Yeah, yeah, yeah, said Strawberry.
What is real? Smooth asked her. What is true happiness?
The whore didn’t answer.
I said, do you know what real happiness is?
I thought we were talking about those dead girls, said Strawberry. Now, Mr. Smooth, I don’t mean to disrespect you, and the Queen says you’re okay, but I hope that dead girls don’t have anything to do with your happiness.
Can dead girls give head? said Smooth. Are they young enough? Are their little lips fresh enough?
God, mister, you are twisted.
Dan Smooth of course had the run of the new Sacramento coroner’s facility with its one hundred and eighty single or double tables and its special gurneys for decomposed patients, so he had seen a few things. He admired and complimented the ultraviolet lights which were used to decontaminate the room between autopsies by breaking down corpse-DNA into meaningless atoms of putrescence.
In his opinion the double homicide referred to by Lily was of the same bemusing order as the coroner’s policy on freezing bodies, which is why Lily herself thought him to be freezing cold. But Smooth said: Do you believe in the resurrection of Lazarus? And, if so, do you believe that Lazarus truly wasn’t better off dead? Do you believe that Sunflower’s in Heaven now? Do you believe it’s right what she did?
Hey, said Strawberry. I knew those girls. Those girls didn’t wanna die.

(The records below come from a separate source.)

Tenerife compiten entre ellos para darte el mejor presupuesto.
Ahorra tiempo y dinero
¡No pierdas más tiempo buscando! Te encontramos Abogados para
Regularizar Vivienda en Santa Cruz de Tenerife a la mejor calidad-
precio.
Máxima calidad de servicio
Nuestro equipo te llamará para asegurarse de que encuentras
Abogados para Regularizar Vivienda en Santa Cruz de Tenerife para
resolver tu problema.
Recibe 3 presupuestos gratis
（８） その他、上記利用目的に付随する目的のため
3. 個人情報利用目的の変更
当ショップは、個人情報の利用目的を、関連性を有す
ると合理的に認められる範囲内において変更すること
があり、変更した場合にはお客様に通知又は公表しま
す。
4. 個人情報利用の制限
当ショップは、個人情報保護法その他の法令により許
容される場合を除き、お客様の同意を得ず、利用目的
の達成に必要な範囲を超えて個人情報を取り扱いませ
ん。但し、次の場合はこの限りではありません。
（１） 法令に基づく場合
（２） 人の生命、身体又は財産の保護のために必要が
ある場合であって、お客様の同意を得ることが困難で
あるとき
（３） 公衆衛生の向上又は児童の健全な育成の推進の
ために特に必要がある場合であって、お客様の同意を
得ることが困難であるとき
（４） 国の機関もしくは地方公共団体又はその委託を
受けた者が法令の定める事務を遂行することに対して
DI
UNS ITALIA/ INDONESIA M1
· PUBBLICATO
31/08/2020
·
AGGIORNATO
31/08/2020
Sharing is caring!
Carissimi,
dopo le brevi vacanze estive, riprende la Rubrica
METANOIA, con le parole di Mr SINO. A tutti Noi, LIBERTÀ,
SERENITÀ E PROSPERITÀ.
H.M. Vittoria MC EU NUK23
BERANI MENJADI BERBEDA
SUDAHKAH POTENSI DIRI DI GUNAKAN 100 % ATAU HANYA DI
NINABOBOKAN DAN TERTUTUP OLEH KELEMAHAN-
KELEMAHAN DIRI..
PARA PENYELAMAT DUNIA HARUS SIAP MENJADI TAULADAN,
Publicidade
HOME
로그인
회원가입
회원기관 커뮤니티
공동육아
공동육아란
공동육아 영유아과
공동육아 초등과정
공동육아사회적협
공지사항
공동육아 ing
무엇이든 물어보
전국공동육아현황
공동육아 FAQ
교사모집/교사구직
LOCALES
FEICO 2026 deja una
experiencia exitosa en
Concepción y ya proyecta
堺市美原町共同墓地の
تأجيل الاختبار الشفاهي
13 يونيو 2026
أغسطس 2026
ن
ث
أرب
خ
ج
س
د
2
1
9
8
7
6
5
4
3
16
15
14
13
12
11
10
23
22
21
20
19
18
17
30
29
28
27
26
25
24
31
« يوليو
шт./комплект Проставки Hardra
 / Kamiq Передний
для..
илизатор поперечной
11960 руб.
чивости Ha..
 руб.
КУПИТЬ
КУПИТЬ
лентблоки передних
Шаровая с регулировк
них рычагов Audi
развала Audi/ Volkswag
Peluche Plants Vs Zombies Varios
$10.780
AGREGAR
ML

Only a few people ever saw the Queen and knew her when they saw her, and in those anxious days when the vigs began to arrive in force like gnawing vermin blind-set on uprooting every hotel in the Mission, every brickwork old massage parlor in the Tenderloin, they glimpsed her even more rarely, which is why some gaunt harsh old street men began rumoring that she was already gone; meanwhile she continued to do what she always did, hovering like a light above the waters so that no soul which rented out its flesh had to be alone any longer. Like the improverished old people in Sacramento who lurked air conditionless in their homes with the blinds pulled down against the glowing sun, she hid from vigilante-radiance, fulfilling her purpose on the dark landings of hotel stairs, wearing castoff clothes which sometimes crawled with lice or scabies; Tyler’s flesh was inflamed, scratched and bleeding now like that of all the rest of her crew; and Domino once with her saturnine humor hypothesized that the real Mark of Cain comprised scratch-marks behind the knees or around one’s crotch. The Queen smiled at this almost with docility, and Beatrice, uncomprehending, flapped a stained T-shirt up and down upon her unwashed breasts to cool them down, burning as they were with the bites of hungry insects and of lonely men. And that little figure with the old, old face, sitting on the bed in this hotel room for which Beatrice’s trick had paid for an entire night, then used merely for an hour as he had used Beatrice, then departed, giving the key into Beatrice’s hands with his own variety of secondhand kindness, that witch, that arch-Canaanite, that ancient Maj sighed, and said: Domino, go and get that T.V. in the hallway there. Bring him in and we’ll talk to him about his happiness.
And so the half-toothless old transvestite, thirty-two years of age, came in and sat down on the bed between Domino and Beatrice and said: I came to San Francisco and started whoring at sixteen. Most of the people I started out with are gone or dead. There are only three of them around now.